高橋詩織が男の前に立ち、氷川泉と間近に向き合った時、彼女はようやく後になって気づいた。自分は氷川泉の挑発に乗せられたのだと。

しかし、今さらそれに気づいても遅すぎた。彼女は意を決して手を伸ばし、男の胸の肌を力強く拭いた。

高橋詩織は認めざるを得なかった。氷川泉というやつの体つきはかなり良いものだった。彼女は自分に言い聞かせた。自分は氷川泉の体を拭いているのではなく、完璧な彫像を鑑賞しているのだと。しかも入場料も払わなくていい。これほど良いことはないではないか?

そう考えると、高橋詩織の心はいくらか落ち着いた。彼女は男の胸の肌を力強く拭き、十分な力を込めて、まるで本当に彫像を磨いているかのようだった。

氷川泉は胸の肌がわずかに痛むのを感じ、思わず目を伏せて目の前の女性を見た。彼女は集中して拭いており、非常に没頭していた。

彼は苦笑して、ついに口を開いた。「実は、そんなに力を入れなくてもいいんだよ」

高橋詩織がしばらく反応しないのを見て、あまりにも集中しすぎて自分の言葉を聞いていないようだったので、男は仕方なく頭を振り、思わず手を伸ばして高橋詩織の手をしっかりと握った。

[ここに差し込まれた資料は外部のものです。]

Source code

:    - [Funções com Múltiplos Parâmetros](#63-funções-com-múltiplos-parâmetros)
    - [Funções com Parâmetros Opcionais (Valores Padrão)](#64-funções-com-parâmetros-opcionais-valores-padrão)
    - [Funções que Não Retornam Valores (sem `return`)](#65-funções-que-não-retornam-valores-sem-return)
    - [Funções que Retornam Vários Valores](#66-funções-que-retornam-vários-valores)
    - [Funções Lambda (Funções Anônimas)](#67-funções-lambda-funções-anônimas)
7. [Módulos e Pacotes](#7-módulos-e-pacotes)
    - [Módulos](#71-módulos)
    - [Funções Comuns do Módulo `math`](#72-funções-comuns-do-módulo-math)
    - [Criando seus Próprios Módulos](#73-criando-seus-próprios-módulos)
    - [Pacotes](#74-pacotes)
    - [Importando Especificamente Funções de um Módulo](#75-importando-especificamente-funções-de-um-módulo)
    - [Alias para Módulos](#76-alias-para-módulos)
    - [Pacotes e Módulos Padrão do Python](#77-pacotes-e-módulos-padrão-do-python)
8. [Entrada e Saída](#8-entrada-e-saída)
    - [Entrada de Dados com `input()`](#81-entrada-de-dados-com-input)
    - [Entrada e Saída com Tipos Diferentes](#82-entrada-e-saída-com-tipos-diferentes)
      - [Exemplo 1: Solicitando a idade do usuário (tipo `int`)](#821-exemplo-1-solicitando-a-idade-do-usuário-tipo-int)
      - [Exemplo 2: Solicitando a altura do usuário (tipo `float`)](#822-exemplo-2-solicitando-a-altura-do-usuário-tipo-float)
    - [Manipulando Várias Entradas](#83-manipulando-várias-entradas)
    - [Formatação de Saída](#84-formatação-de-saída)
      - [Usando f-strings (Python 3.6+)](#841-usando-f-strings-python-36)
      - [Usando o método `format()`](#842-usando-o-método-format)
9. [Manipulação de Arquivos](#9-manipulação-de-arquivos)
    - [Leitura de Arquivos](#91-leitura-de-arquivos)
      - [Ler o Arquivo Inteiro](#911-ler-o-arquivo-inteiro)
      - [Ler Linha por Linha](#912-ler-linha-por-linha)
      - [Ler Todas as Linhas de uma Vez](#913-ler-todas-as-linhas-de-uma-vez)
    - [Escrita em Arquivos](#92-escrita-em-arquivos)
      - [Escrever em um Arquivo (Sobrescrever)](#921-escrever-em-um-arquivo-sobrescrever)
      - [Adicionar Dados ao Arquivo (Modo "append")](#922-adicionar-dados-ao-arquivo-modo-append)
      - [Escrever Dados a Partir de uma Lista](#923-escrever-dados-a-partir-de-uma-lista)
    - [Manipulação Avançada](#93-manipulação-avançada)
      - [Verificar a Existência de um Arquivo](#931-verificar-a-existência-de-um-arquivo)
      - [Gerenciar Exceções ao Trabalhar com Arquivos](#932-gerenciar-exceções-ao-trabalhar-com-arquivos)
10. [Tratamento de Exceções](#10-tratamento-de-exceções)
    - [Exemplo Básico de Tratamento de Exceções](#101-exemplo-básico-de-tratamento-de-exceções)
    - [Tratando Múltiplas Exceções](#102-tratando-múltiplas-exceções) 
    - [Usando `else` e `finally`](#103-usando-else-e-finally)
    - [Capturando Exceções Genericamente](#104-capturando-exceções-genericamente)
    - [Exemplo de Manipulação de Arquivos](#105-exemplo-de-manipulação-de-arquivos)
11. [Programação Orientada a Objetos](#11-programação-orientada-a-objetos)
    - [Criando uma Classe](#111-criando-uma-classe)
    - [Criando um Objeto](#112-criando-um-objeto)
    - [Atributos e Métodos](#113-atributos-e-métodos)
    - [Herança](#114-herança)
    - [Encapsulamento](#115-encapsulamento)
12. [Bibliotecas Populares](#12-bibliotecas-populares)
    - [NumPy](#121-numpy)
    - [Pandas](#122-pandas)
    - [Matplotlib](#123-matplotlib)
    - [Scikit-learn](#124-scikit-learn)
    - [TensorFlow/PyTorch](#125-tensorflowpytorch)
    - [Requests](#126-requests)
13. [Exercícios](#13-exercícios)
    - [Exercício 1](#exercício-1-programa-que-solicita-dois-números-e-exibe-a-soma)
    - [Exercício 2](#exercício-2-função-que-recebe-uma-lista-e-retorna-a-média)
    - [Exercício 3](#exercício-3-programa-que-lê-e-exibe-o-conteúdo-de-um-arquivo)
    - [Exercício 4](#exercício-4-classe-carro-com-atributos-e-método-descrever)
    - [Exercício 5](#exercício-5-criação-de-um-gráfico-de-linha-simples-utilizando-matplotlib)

手が大きな掌にしっかりと包まれ、高橋詩織はすぐに我に返った。彼女は困惑した目で顔を上げ、不意に笑いに満ちた瞳と目が合った。

「もう少し力を入れたら、私の胸の皮が擦り切れてしまうところだったよ」

それを聞いて、高橋詩織の目に一瞬の恥ずかしさが走り、無意識に手を引こうとしたが、氷川泉は彼女の手をしっかりと握っていて、どうしても抜けなかった。

男の手のひらの温もりが高橋詩織の手の甲を通してじわじわと広がり、高橋詩織の錯覚かもしれないが、胸の辺りまで熱くなっているように感じた。